### Requirement
Rewrite the text of the listing below as a Markdown table with the columns No. and Text, one numbered row per line, skipping blank lines and leaving out the pictures.

### Source material
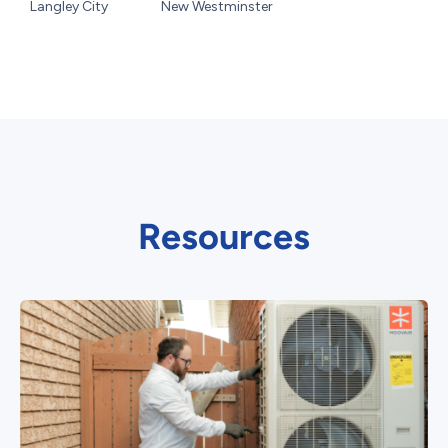
Langley City
New Westminster
Resources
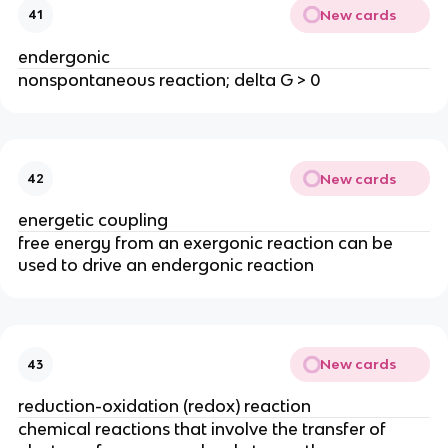
New cards
41
endergonic
nonspontaneous reaction; delta G > 0
New cards
42
energetic coupling
free energy from an exergonic reaction can be
used to drive an endergonic reaction
New cards
43
reduction-oxidation (redox) reaction
chemical reactions that involve the transfer of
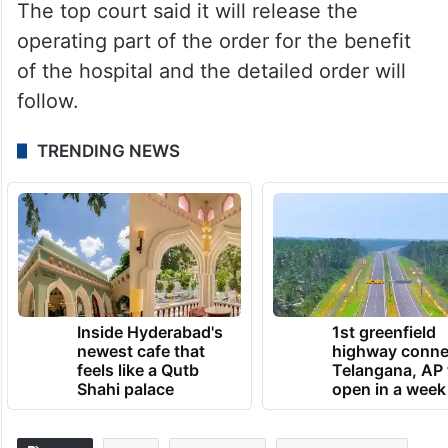
The top court said it will release the
operating part of the order for the benefit
of the hospital and the detailed order will
follow.
TRENDING NEWS
Inside Hyderabad's
1st greenfield
newest cafe that
highway conne
feels like a Qutb
Telangana, AP 
Shahi palace
open in a week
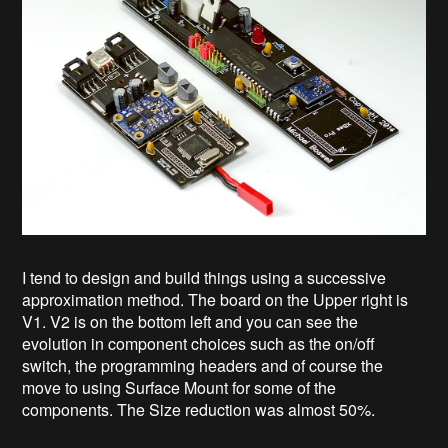
I tend to design and build things using a successive
approximation method. The board on the Upper right is
V1. V2 is on the bottom left and you can see the
evolution in component choices such as the on/off
switch, the programming headers and of course the
move to using Surface Mount for some of the
components. The Size reduction was almost 50%.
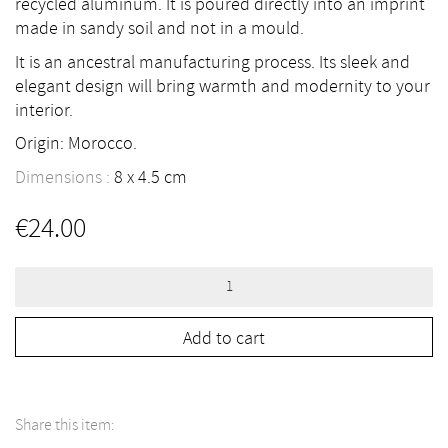
recycled aluminum. It is poured directly into an imprint
made in sandy soil and not in a mould.
It is an ancestral manufacturing process. Its sleek and
elegant design will bring warmth and modernity to your
interior.
Origin: Morocco.
Dimensions :
8
4.5
cm
€
24.00
Candlestick
in
Aluminium
Cast
#3
Add to cart
quantity
Share this item:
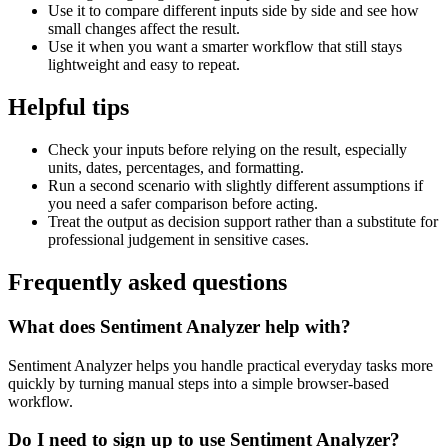
Use it to compare different inputs side by side and see how
small changes affect the result.
Use it when you want a smarter workflow that still stays
lightweight and easy to repeat.
Helpful tips
Check your inputs before relying on the result, especially
units, dates, percentages, and formatting.
Run a second scenario with slightly different assumptions if
you need a safer comparison before acting.
Treat the output as decision support rather than a substitute for
professional judgement in sensitive cases.
Frequently asked questions
What does Sentiment Analyzer help with?
Sentiment Analyzer helps you handle practical everyday tasks more
quickly by turning manual steps into a simple browser-based
workflow.
Do I need to sign up to use Sentiment Analyzer?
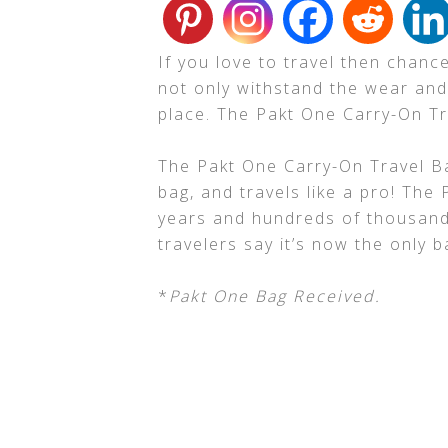
If you love to travel then chan
not only withstand the wear and 
place. The Pakt One Carry-On T
The Pakt One Carry-On Travel 
bag, and travels like a pro! The
years and hundreds of thousands
travelers say it’s now the only ba
*
Pakt One Bag Received.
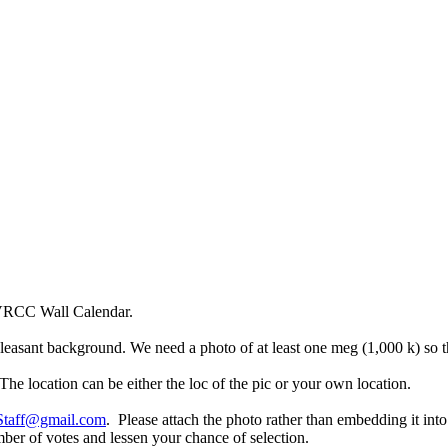
 VRCC Wall Calendar.
easant background. We need a photo of at least one meg (1,000 k) so th
The location can be either the loc of the pic or your own location.
aff@gmail.com
. Please attach the photo rather than embedding it in
mber of votes and lessen your chance of selection.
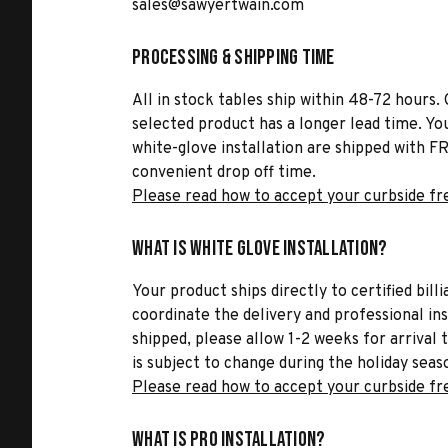
sales@sawyertwain.com
Processing & Shipping Time
All in stock tables ship within 48-72 hours. 
selected product has a longer lead time. Yo
white-glove installation are shipped with FR
convenient drop off time.
Please read how to accept your curbside fr
What is White Glove Installation?
Your product ships directly to certified bil
coordinate the delivery and professional in
shipped, please allow 1-2 weeks for arrival 
is subject to change during the holiday seas
Please read how to accept your curbside fr
What is Pro Installation?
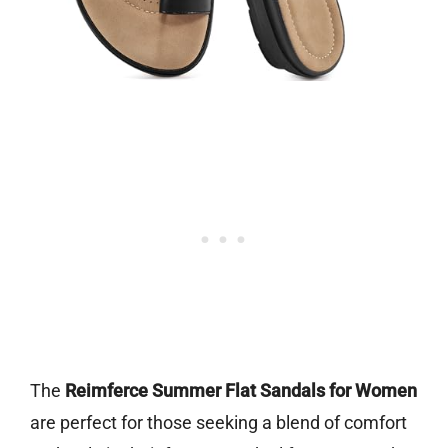
The
Reimferce Summer Flat Sandals for Women
are perfect for those seeking a blend of comfort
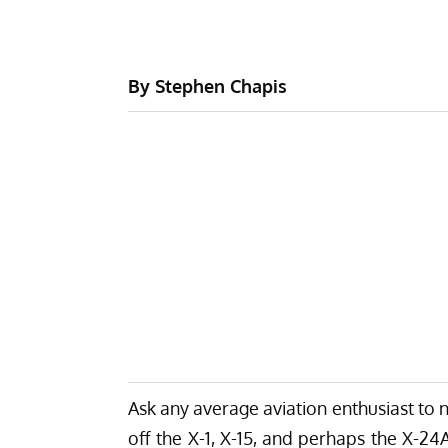
By Stephen Chapis
Ask any average aviation enthusiast to n
off the X-1, X-15, and perhaps the X-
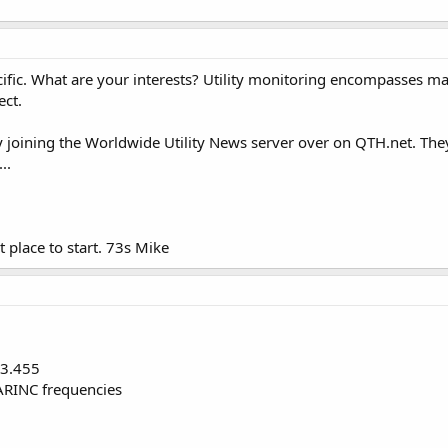
ific. What are your interests? Utility monitoring encompasses many
ect.
y joining the Worldwide Utility News server over on QTH.net. The
..
t place to start. 73s Mike
 3.455
ARINC frequencies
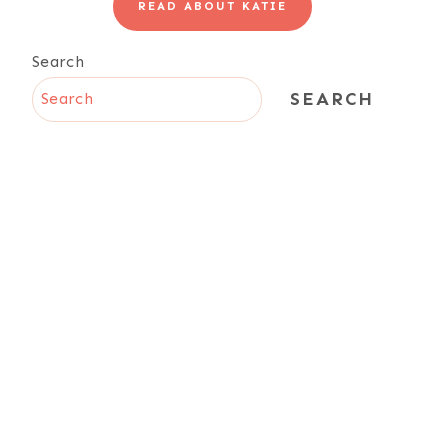
READ ABOUT KATIE
Search
SEARCH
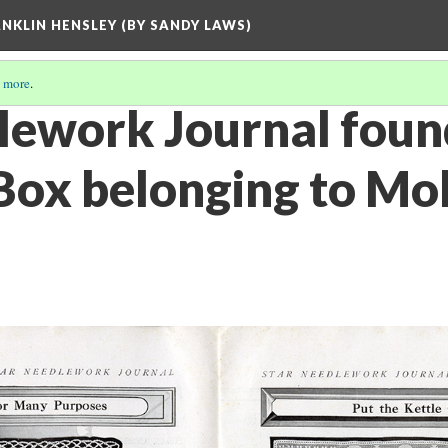
ANKLIN HENSLEY (BY SANDY LAWS)
 more
.
lework Journal foun
ox belonging to Moll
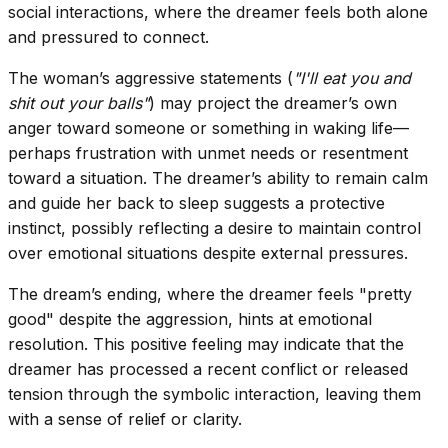
social interactions, where the dreamer feels both alone
and pressured to connect.
The woman’s aggressive statements (
"I'll eat you and
shit out your balls"
) may project the dreamer’s own
anger toward someone or something in waking life—
perhaps frustration with unmet needs or resentment
toward a situation. The dreamer’s ability to remain calm
and guide her back to sleep suggests a protective
instinct, possibly reflecting a desire to maintain control
over emotional situations despite external pressures.
The dream’s ending, where the dreamer feels "pretty
good" despite the aggression, hints at emotional
resolution. This positive feeling may indicate that the
dreamer has processed a recent conflict or released
tension through the symbolic interaction, leaving them
with a sense of relief or clarity.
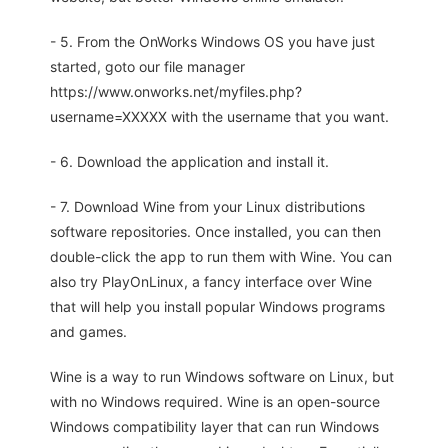
- 5. From the OnWorks Windows OS you have just
started, goto our file manager
https://www.onworks.net/myfiles.php?
username=XXXXX with the username that you want.
- 6. Download the application and install it.
- 7. Download Wine from your Linux distributions
software repositories. Once installed, you can then
double-click the app to run them with Wine. You can
also try PlayOnLinux, a fancy interface over Wine
that will help you install popular Windows programs
and games.
Wine is a way to run Windows software on Linux, but
with no Windows required. Wine is an open-source
Windows compatibility layer that can run Windows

### Solution to the exercise
| No. | Text |
|---|---|
| 1 | Langley City |
| 2 | New Westminster |
| 3 | Resources |
| 4 | New cards |
| 5 | 41 |
| 6 | endergonic |
| 7 | nonspontaneous reaction; delta G > 0 |
| 8 | New cards |
| 9 | 42 |
| 10 | energetic coupling |
| 11 | free energy from an exergonic reaction can be |
| 12 | used to drive an endergonic reaction |
| 13 | New cards |
| 14 | 43 |
| 15 | reduction-oxidation (redox) reaction |
| 16 | chemical reactions that involve the transfer of |
| 17 | The top court said it will release the |
| 18 | operating part of the order for the benefit |
| 19 | of the hospital and the detailed order will |
| 20 | follow. |
| 21 | TRENDING NEWS |
| 22 | Inside Hyderabad's |
| 23 | 1st greenfield |
| 24 | newest cafe that |
| 25 | highway conne |
| 26 | feels like a Qutb |
| 27 | Telangana, AP  |
| 28 | Shahi palace |
| 29 | open in a week |
| 30 | I tend to design and build things using a successive |
| 31 | approximation method. The board on the Upper right is |
| 32 | V1. V2 is on the bottom left and you can see the |
| 33 | evolution in component choices such as the on/off |
| 34 | switch, the programming headers and of course the |
| 35 | move to using Surface Mount for some of the |
| 36 | components. The Size reduction was almost 50%. |
| 37 | recycled aluminum. It is poured directly into an imprint |
| 38 | made in sandy soil and not in a mould. |
| 39 | It is an ancestral manufacturing process. Its sleek and |
| 40 | elegant design will bring warmth and modernity to your |
| 41 | interior. |
| 42 | Origin: Morocco. |
| 43 | Dimensions : |
| 44 | 8 |
| 45 | 4.5 |
| 46 | cm |
| 47 | € |
| 48 | 24.00 |
| 49 | Candlestick |
| 50 | in |
| 51 | Aluminium |
| 52 | Cast |
| 53 | #3 |
| 54 | Add to cart |
| 55 | quantity |
| 56 | Share this item: |
| 57 | Use it to compare different inputs side by side and see how |
| 58 | small changes affect the result. |
| 59 | Use it when you want a smarter workflow that still stays |
| 60 | lightweight and easy to repeat. |
| 61 | Helpful tips |
| 62 | Check your inputs before relying on the result, especially |
| 63 | units, dates, percentages, and formatting. |
| 64 | Run a second scenario with slightly different assumptions if |
| 65 | you need a safer comparison before acting. |
| 66 | Treat the output as decision support rather than a substitute for |
| 67 | professional judgement in sensitive cases. |
| 68 | Frequently asked questions |
| 69 | What does Sentiment Analyzer help with? |
| 70 | Sentiment Analyzer helps you handle practical everyday tasks more |
| 71 | quickly by turning manual steps into a simple browser-based |
| 72 | workflow. |
| 73 | Do I need to sign up to use Sentiment Analyzer? |
| 74 | If you love to travel then chan |
| 75 | not only withstand the wear and  |
| 76 | place. The Pakt One Carry-On T |
| 77 | The Pakt One Carry-On Travel  |
| 78 | bag, and travels like a pro! The |
| 79 | years and hundreds of thousands |
| 80 | travelers say it’s now the only ba |
| 81 | * |
| 82 | Pakt One Bag Received. |
| 83 |  VRCC Wall Calendar. |
| 84 | easant background. We need a photo of at least one meg (1,000 k) so th |
| 85 | The location can be either the loc of the pic or your own location. |
| 86 | aff@gmail.com |
| 87 | . Please attach the photo rather than embedding it in |
| 88 | mber of votes and lessen your chance of selection. |
| 89 | sales@sawyertwain.com |
| 90 | Processing & Shipping Time |
| 91 | All in stock tables ship within 48-72 hours.  |
| 92 | selected product has a longer lead time. Yo |
| 93 | white-glove installation are shipped with FR |
| 94 | convenient drop off time. |
| 95 | Please read how to accept your curbside fr |
| 96 | What is White Glove Installation? |
| 97 | Your product ships directly to certified bil |
| 98 | coordinate the delivery and professional in |
| 99 | shipped, please allow 1-2 weeks for arrival  |
| 100 | is subject to change during the holiday seas |
| 101 | Please read how to accept your curbside fr |
| 102 | What is Pro Installation? |
| 103 | The |
| 104 | Reimferce Summer Flat Sandals for Women |
| 105 | are perfect for those seeking a blend of comfort |
| 106 | By Stephen Chapis |
| 107 | Ask any average aviation enthusiast to n |
| 108 | off the X-1, X-15, and perhaps the X- |
| 109 | ific. What are your interests? Utility monitoring encompasses many |
| 110 | ect. |
| 111 | y joining the Worldwide Utility News server over on QTH.net. The |
| 112 | .. |
| 113 | t place to start. 73s Mike |
| 114 |  3.455 |
| 115 | ARINC frequencies |
| 116 | READ ABOUT KATIE |
| 117 | Search |
| 118 | SEARCH |
| 119 | ANKLIN HENSLEY (BY SANDY LAWS) |
| 120 |  more |
| 121 | . |
| 122 | lework Journal foun |
| 123 | ox belonging to Moll |
| 124 | social interactions, where the dreamer feels both alone |
| 125 | and pressured to connect. |
| 126 | The woman’s aggressive statements ( |
| 127 | "I'll eat you and |
| 128 | shit out your balls" |
| 129 | ) may project the dreamer’s own |
| 130 | anger toward someone or something in waking life— |
| 131 | perhaps frustration with unmet needs or resentment |
| 132 | toward a situation. The dreamer’s ability to remain calm |
| 133 | and guide her back to sleep suggests a protective |
| 134 | instinct, possibly reflecting a desire to maintain control |
| 135 | over emotional situations despite external pressures. |
| 136 | The dream’s ending, where the dreamer feels "pretty |
| 137 | good" despite the aggression, hints at emotional |
| 138 | resolution. This positive feeling may indicate that the |
| 139 | dreamer has processed a recent conflict or released |
| 140 | tension through the symbolic interaction, leaving them |
| 141 | with a sense of relief or clarity. |
| 142 | - 5. From the OnWorks Windows OS you have just |
| 143 | started, goto our file manager |
| 144 | https://www.onworks.net/myfiles.php? |
| 145 | username=XXXXX with the username that you want. |
| 146 | - 6. Download the application and install it. |
| 147 | - 7. Download Wine from your Linux distributions |
| 148 | software repositories. Once installed, you can then |
| 149 | double-click the app to run them with Wine. You can |
| 150 | also try PlayOnLinux, a fancy interface over Wine |
| 151 | that will help you install popular Windows programs |
| 152 | and games. |
| 153 | Wine is a way to run Windows software on Linux, but |
| 154 | with no Windows required. Wine is an open-source |
| 155 | Windows compatibility layer that can run Windows |